* _WHAT YOU ARE ASKED TO DO_:
Once the pictures are removed, return each record below exactly as written.

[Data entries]
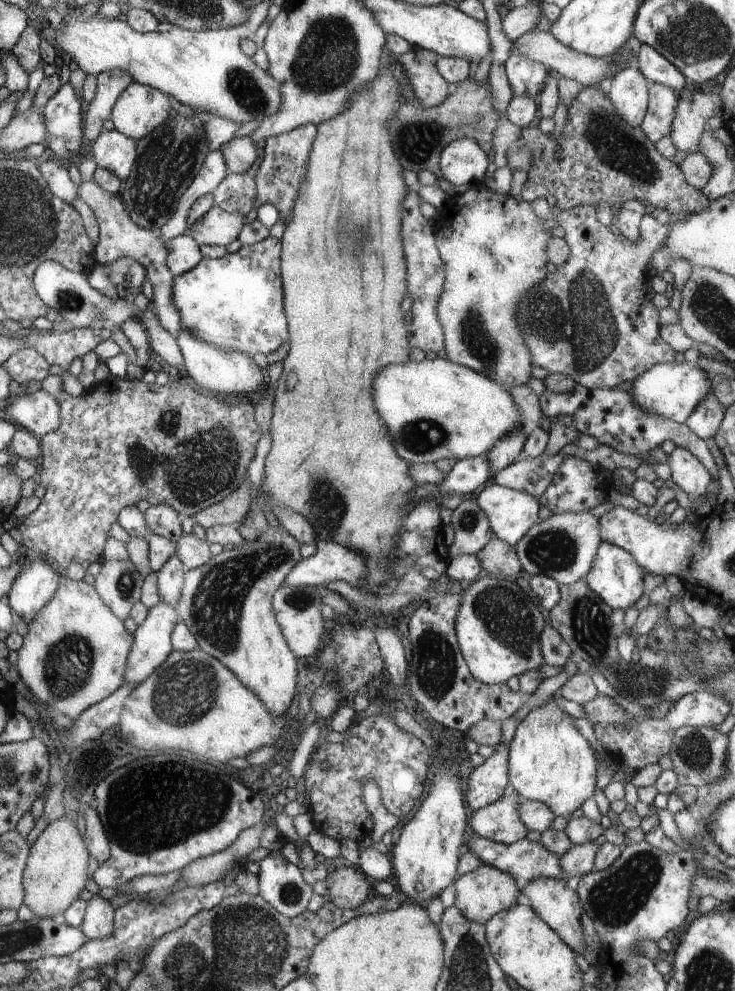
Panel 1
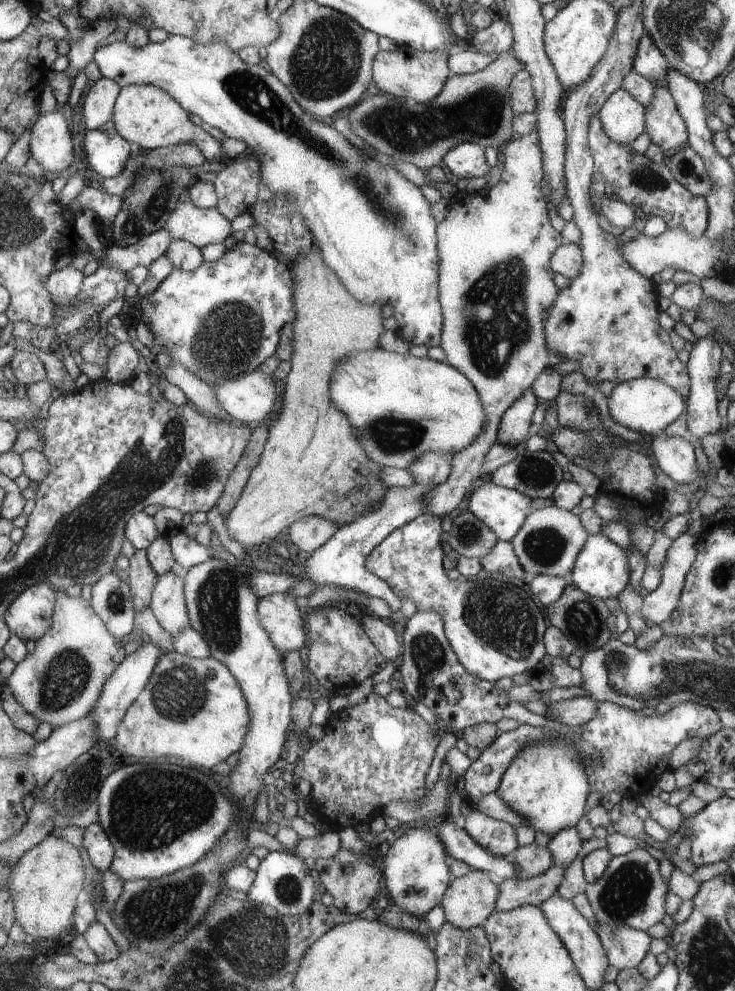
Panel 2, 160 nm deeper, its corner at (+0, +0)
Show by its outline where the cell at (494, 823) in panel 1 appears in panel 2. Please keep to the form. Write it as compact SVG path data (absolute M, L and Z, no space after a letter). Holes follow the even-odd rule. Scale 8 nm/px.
M472 805L470 809L471 811L468 816L463 817L460 822L463 829L469 834L469 837L492 855L508 858L509 854L519 847L513 826L510 823L493 819Z

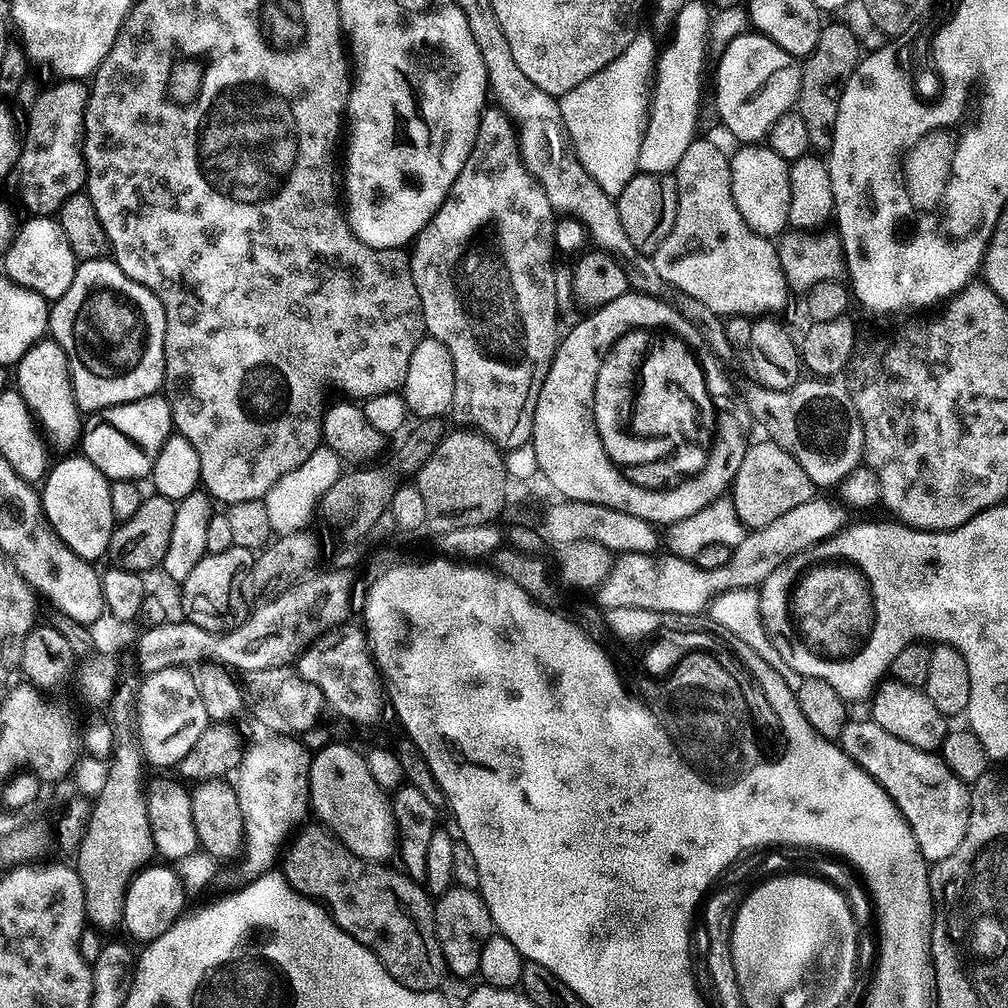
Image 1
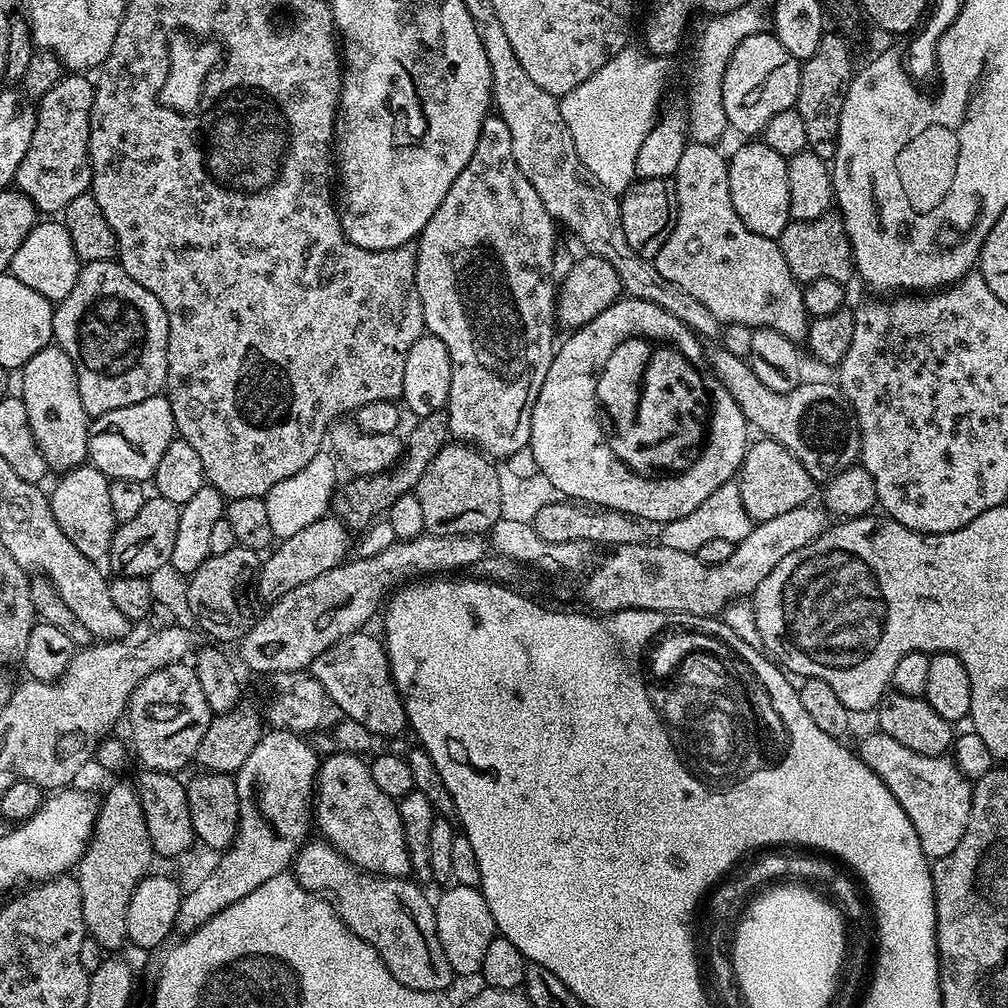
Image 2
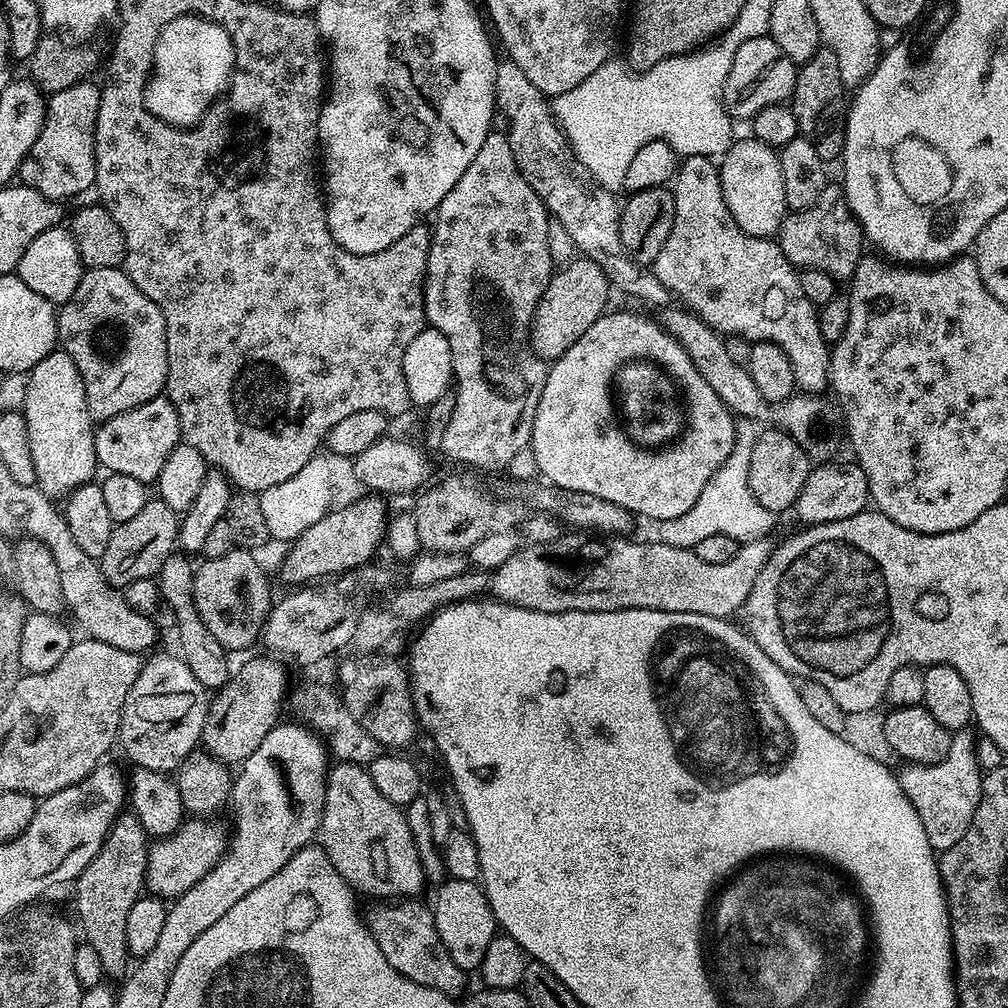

* _OUTPUT_:
Panel 1
Panel 2, 160 nm deeper, its corner at (+0, +0)
Show by its outline where the cell at (494, 823) in panel 1 appears in panel 2. Please keep to the form. Write it as compact SVG path data (absolute M, L and Z, no space after a letter). Holes follow the even-odd rule. Scale 8 nm/px.
M472 805L470 809L471 811L468 816L463 817L460 822L463 829L469 834L469 837L492 855L508 858L509 854L519 847L513 826L510 823L493 819Z

Image 1
Image 2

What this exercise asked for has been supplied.